Turn into the silence, into the waiting. Saturday of Holy Week can be torturous if you’ve been into deliberately walking with Jesus all week. Now you are dead with Jesus. Listen to that. You are waiting for the promise. Feel the longing.

The empty tomb

This is one of the most-told stories in the world. Despite the soldiers, the stone is rolled away from the tomb and Jesus enters the Sunday morning sunshine alive! The women coming to properly prepare his body after the sabbath see the tomb is empty; Mary Magdalene has the first conversation with the risen Jesus; the disciples see him. Hundreds of people witness his resurrection.

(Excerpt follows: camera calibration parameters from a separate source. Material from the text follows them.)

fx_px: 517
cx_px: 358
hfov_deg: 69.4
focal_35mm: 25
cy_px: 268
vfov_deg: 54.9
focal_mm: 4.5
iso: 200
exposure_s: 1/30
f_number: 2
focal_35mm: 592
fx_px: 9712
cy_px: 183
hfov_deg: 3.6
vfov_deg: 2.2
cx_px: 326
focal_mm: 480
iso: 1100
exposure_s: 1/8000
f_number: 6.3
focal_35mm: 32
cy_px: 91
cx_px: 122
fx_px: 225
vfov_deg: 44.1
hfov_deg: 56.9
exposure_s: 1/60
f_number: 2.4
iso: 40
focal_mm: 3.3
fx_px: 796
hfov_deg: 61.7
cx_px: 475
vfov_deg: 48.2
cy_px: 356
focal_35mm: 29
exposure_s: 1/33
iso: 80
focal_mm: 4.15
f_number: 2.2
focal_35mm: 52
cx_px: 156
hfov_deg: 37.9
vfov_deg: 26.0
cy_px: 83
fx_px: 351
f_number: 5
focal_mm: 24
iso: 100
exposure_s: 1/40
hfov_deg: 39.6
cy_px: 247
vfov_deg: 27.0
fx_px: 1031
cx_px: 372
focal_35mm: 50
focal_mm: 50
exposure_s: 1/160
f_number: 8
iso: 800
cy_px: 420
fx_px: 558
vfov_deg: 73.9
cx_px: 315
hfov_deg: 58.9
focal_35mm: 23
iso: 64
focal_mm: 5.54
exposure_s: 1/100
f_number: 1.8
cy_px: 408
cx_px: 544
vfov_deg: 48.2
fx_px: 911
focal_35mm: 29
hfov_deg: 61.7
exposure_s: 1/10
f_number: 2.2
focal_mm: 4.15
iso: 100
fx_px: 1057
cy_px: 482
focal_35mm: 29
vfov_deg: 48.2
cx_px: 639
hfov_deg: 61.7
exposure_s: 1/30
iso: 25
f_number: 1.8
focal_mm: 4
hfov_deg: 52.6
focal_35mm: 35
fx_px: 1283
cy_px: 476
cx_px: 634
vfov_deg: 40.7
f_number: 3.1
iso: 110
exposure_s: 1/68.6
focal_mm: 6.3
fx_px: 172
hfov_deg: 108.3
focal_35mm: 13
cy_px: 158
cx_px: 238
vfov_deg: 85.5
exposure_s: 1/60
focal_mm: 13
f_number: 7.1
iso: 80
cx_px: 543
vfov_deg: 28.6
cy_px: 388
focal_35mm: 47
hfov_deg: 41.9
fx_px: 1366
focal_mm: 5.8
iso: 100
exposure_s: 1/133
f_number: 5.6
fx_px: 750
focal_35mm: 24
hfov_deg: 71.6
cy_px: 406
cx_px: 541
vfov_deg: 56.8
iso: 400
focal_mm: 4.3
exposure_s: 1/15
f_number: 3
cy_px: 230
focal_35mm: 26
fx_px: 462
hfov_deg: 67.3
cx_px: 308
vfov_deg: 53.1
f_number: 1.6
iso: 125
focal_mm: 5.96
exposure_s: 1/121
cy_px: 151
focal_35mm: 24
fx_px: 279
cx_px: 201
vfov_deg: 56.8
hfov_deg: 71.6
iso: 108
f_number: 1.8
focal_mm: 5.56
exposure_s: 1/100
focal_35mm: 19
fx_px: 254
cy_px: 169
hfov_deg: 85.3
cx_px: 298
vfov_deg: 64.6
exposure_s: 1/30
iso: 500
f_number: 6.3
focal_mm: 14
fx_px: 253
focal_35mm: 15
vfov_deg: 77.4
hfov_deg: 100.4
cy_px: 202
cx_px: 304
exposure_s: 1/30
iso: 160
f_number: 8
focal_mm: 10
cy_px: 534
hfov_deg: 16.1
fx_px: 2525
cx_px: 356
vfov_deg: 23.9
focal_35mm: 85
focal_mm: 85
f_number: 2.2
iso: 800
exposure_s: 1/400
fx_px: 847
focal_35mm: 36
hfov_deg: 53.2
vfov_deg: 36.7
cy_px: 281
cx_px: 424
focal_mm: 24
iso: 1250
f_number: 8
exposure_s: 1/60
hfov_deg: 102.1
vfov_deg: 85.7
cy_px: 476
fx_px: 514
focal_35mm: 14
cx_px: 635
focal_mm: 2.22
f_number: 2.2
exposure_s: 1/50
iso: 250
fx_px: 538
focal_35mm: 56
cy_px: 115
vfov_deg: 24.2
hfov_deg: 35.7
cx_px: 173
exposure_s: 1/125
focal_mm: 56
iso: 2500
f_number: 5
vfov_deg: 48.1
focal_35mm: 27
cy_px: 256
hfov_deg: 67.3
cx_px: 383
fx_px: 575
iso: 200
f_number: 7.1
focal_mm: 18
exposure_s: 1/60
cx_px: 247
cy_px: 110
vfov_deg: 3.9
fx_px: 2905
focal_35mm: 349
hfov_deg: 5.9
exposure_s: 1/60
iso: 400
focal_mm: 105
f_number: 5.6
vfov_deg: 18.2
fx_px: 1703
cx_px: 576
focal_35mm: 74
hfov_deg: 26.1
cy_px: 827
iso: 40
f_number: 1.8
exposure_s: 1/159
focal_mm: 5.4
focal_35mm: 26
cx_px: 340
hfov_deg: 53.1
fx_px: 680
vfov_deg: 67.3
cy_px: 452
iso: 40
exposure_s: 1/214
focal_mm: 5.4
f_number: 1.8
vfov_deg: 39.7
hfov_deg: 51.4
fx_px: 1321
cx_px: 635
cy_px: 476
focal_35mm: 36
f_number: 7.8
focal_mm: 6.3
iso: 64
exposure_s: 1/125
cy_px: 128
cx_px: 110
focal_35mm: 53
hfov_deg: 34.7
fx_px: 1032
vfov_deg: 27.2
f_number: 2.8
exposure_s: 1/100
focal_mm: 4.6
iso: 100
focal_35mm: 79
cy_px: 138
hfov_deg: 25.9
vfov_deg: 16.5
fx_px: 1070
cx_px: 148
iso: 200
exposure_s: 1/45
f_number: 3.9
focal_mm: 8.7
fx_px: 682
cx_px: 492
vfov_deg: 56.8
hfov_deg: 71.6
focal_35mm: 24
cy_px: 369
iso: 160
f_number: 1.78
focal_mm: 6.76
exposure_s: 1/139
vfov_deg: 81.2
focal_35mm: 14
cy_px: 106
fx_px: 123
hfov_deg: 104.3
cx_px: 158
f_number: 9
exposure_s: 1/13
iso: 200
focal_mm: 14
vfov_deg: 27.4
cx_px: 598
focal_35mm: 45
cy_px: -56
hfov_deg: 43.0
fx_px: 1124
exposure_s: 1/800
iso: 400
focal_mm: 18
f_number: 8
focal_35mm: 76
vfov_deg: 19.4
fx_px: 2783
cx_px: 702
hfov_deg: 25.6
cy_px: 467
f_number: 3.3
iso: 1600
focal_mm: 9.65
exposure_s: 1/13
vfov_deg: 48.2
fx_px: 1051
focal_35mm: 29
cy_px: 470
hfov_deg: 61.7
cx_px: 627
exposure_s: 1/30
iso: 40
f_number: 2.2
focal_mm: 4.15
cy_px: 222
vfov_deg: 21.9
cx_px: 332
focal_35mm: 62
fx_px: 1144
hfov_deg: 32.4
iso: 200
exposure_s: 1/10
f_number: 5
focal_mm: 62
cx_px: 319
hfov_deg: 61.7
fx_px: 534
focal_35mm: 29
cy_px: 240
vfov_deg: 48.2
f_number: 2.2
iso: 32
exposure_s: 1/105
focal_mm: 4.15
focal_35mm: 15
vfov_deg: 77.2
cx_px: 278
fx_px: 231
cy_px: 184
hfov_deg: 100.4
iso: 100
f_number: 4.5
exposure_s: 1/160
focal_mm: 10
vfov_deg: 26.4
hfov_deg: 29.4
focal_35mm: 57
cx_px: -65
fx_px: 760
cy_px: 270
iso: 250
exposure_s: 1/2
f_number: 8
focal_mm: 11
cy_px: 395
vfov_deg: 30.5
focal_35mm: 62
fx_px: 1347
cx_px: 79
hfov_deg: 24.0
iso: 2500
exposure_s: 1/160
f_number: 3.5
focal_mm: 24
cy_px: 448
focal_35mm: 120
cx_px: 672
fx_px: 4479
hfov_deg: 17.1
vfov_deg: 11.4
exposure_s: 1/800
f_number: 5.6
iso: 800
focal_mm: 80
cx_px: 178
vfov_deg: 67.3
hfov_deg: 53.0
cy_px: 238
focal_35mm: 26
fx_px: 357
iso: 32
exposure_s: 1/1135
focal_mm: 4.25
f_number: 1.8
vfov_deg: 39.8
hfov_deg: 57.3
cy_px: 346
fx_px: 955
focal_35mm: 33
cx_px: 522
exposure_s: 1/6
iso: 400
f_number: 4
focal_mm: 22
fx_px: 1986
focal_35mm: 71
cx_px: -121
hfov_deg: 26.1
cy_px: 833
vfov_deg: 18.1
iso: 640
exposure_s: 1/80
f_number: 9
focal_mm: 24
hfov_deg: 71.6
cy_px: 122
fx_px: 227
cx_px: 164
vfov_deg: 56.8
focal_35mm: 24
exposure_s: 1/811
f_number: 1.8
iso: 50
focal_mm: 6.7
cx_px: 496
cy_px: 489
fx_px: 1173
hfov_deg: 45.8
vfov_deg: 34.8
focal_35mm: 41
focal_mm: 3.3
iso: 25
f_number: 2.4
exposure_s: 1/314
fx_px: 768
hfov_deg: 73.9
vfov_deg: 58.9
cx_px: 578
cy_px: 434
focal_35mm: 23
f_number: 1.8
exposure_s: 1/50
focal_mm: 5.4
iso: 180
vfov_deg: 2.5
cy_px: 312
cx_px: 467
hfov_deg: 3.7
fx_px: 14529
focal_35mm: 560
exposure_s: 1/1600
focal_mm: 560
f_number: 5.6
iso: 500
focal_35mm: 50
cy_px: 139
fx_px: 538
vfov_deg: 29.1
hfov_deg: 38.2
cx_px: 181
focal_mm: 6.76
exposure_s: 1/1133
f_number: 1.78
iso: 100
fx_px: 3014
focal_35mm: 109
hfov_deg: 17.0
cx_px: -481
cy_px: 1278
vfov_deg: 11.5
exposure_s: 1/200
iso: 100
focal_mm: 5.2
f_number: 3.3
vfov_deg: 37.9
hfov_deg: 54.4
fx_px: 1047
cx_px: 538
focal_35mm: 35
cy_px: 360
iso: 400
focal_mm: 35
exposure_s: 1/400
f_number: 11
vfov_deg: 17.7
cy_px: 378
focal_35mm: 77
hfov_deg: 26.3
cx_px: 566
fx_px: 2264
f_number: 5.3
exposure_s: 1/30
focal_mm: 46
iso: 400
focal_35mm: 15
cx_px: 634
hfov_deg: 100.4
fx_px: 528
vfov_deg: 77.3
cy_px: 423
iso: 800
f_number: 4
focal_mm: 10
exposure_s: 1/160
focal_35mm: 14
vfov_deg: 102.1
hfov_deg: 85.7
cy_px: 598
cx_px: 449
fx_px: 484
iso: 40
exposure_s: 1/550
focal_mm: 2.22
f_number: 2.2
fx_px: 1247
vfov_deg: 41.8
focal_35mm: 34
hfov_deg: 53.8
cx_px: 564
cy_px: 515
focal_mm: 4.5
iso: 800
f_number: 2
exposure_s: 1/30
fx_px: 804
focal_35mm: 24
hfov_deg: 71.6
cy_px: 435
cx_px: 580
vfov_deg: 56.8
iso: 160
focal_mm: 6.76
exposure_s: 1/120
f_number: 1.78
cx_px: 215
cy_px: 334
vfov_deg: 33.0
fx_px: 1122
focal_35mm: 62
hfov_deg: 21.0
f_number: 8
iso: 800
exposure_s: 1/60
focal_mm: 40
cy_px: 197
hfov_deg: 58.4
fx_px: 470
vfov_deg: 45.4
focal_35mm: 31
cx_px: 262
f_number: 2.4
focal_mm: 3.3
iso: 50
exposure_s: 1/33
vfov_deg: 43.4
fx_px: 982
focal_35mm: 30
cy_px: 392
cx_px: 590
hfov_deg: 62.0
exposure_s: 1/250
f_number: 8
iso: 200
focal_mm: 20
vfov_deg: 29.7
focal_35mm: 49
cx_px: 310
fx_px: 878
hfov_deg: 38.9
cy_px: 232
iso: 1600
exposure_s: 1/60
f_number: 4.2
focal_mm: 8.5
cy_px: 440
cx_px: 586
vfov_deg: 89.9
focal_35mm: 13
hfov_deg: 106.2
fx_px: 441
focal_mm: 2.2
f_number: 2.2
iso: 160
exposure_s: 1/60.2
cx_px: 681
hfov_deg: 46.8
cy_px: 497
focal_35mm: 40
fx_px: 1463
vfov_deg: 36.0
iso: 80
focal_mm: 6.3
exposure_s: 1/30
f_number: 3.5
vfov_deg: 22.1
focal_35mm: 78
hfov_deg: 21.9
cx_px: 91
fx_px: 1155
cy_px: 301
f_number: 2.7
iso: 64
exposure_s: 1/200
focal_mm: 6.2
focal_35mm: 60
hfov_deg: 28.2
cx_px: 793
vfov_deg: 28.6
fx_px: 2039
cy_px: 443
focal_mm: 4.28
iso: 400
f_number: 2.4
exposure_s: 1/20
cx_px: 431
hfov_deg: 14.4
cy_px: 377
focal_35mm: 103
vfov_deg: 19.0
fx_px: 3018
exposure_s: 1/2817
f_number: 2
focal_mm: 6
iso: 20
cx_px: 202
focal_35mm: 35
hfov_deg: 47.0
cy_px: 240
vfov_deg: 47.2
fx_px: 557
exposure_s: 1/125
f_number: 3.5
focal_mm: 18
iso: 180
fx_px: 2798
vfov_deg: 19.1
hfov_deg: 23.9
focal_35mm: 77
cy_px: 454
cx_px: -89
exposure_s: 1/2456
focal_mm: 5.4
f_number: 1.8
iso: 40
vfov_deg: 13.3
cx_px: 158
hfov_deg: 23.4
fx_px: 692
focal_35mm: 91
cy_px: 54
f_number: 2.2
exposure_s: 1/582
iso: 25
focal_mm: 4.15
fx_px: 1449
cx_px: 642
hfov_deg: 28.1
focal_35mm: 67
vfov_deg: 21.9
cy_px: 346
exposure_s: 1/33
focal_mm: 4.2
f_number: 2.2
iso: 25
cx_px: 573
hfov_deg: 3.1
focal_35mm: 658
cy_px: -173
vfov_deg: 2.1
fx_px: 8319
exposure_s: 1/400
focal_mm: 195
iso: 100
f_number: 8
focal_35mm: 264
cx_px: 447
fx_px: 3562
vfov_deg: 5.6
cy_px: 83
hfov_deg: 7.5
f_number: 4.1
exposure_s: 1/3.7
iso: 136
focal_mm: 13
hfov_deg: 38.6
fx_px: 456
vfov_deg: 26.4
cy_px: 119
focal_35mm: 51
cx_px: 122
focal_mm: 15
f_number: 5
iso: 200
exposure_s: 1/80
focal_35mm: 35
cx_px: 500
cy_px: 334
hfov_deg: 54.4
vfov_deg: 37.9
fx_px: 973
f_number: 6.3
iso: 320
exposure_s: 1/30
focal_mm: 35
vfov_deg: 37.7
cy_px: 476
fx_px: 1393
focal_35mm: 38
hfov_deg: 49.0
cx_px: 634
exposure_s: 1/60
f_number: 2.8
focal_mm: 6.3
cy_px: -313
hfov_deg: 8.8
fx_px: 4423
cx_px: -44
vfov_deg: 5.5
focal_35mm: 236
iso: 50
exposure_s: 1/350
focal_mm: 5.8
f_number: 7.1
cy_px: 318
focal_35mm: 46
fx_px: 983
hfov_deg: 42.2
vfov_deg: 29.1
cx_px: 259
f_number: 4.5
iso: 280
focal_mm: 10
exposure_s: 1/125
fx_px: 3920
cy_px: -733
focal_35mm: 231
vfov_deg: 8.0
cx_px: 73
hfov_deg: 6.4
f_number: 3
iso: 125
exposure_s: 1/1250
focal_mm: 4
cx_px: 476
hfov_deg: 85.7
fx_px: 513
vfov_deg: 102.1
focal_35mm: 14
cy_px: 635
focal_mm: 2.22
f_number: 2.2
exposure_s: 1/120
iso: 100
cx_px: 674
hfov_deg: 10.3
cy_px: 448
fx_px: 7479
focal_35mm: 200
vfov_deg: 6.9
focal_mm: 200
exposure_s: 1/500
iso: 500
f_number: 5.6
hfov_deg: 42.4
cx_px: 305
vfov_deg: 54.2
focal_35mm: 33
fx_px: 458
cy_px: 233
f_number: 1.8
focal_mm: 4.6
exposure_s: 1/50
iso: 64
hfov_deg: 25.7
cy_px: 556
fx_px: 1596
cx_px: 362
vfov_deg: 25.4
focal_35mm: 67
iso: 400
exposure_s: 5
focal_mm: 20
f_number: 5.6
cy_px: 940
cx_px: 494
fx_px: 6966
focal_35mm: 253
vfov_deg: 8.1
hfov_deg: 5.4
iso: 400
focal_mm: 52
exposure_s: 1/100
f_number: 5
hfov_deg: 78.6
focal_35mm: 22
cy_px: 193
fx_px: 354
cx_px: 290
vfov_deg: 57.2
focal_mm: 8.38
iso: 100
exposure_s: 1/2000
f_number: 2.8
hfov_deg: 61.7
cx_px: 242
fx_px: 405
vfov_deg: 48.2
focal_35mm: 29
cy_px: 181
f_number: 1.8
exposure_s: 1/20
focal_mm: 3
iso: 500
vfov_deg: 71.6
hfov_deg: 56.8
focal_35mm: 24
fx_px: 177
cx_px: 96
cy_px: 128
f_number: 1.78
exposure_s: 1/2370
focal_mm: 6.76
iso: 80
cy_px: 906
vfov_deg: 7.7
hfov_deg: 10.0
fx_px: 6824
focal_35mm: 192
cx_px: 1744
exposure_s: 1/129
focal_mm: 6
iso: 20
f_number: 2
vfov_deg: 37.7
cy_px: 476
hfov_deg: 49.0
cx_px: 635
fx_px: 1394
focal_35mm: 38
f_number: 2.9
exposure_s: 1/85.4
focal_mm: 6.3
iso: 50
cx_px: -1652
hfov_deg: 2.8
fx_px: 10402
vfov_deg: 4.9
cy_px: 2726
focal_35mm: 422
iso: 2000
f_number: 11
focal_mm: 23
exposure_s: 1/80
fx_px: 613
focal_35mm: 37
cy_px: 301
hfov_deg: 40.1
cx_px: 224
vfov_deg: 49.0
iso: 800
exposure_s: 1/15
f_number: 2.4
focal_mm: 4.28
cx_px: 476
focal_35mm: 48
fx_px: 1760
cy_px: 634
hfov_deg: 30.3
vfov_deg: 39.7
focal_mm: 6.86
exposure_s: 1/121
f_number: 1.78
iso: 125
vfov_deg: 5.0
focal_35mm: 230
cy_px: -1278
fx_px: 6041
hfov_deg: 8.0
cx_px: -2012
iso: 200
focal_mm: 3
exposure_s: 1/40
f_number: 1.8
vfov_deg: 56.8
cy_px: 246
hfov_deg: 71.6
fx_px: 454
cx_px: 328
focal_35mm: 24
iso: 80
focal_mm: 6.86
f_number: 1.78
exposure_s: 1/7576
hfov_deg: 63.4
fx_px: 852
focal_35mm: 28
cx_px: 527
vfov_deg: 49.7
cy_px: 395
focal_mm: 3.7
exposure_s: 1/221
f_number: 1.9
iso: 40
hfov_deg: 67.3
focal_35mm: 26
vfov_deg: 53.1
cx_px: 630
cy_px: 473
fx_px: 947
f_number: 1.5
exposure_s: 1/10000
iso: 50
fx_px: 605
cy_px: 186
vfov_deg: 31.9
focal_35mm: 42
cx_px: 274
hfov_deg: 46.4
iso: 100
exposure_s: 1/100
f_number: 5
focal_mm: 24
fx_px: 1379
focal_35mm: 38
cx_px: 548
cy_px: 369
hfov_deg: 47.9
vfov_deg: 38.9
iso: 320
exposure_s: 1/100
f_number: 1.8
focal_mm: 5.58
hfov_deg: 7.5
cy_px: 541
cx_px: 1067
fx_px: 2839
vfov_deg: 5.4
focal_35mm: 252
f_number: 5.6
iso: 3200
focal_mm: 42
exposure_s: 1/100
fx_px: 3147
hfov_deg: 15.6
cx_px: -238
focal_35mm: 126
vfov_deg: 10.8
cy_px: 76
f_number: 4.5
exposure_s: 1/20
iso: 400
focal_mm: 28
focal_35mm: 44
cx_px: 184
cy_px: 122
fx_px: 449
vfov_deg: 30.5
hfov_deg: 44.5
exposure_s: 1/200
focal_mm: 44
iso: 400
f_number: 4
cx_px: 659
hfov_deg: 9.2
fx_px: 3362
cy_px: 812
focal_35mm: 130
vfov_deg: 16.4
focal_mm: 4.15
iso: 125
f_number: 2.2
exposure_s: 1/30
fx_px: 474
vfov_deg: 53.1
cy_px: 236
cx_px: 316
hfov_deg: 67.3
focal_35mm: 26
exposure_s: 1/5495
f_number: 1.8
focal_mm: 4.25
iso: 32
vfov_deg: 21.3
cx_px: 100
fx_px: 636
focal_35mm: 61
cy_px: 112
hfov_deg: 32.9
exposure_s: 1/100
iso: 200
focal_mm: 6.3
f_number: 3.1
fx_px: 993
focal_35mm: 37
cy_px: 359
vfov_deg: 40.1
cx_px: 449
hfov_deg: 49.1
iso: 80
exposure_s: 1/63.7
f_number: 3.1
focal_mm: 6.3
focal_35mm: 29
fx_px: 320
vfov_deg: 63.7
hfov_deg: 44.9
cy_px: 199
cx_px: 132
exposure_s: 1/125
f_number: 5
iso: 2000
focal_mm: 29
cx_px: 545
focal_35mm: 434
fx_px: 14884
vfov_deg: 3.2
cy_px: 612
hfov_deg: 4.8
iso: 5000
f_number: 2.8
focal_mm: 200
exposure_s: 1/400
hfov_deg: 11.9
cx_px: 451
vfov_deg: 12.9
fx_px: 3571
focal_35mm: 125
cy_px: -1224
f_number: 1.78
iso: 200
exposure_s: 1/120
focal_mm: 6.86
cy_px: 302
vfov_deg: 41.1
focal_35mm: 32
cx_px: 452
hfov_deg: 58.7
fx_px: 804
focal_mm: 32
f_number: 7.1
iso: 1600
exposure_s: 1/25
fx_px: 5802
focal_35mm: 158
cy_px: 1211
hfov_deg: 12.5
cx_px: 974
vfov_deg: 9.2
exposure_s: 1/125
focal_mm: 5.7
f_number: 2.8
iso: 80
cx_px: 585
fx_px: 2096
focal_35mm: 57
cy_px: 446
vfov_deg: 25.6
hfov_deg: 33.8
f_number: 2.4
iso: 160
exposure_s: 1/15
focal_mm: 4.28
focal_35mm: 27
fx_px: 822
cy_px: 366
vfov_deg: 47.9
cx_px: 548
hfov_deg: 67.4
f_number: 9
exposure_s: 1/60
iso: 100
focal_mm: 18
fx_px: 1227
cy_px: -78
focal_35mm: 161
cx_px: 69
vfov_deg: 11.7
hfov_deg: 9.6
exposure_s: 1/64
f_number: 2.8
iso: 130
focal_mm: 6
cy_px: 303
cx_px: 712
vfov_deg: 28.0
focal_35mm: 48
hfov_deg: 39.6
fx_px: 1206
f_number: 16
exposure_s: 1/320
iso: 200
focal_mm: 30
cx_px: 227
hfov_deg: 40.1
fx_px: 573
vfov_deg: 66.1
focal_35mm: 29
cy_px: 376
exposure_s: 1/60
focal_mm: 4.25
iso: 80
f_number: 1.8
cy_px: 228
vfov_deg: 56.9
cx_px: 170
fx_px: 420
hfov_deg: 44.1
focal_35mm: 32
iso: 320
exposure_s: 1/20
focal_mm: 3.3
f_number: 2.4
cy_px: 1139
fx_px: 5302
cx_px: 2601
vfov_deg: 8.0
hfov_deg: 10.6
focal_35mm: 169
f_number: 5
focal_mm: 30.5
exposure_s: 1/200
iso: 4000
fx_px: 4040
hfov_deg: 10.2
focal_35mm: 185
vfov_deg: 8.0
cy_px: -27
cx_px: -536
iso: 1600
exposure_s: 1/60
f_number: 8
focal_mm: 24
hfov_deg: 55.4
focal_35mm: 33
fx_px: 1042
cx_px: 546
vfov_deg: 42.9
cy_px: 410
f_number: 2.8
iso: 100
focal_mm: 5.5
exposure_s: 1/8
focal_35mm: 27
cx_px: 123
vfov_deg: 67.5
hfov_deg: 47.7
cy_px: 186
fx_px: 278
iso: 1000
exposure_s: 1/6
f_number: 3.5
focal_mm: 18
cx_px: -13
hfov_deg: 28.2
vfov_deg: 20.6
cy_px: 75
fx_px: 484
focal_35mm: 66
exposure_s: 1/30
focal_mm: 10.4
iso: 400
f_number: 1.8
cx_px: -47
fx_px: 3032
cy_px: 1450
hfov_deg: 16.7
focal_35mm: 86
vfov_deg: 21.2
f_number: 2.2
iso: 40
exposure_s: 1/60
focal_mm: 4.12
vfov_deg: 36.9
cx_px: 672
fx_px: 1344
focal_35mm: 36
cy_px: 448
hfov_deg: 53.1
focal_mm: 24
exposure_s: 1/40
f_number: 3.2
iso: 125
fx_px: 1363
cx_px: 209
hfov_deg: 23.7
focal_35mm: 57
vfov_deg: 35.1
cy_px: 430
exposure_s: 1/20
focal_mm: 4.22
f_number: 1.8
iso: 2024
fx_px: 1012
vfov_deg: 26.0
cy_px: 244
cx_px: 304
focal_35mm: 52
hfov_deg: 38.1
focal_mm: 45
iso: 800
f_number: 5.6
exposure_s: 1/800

Mary Magdalene went and announced to the disciples, “I have seen the Lord,” and she told them that he had said these things to her.

When it was evening on that day, the first day of the week, and the doors were locked where the disciples were, for fear of the Jews, Jesus came and stood among them and said, “Peace be with you.” After he said this, he showed them his hands and his side. Then the disciples rejoiced when they saw the Lord. Jesus said to them again, “Peace be with you. As the Father has sent me, so I send you.” When he had said this, he breathed on them and said to them, “Receive the Holy Spirit.” — John 20:18-22

Turn into the wind of the Spirit, into Jesus blowing new life into your nostrils like God creating Adam and Eve. Turn into peace with God and peace in yourself, into the confidence of knowing all will be well and you will rise too. Turn into how much God values you, how Jesus breathes new life into you, and gives you a true purpose within the work of Creation. Anything is possible.

What a week it is going to be! I hope this helped get you started. The Lord knows there are a million things to distract us and plenty of powerful entities and people eager to steer us into attending to them. Just keep pausing and turning. This week is an especially thin place in a world that seems far away from God.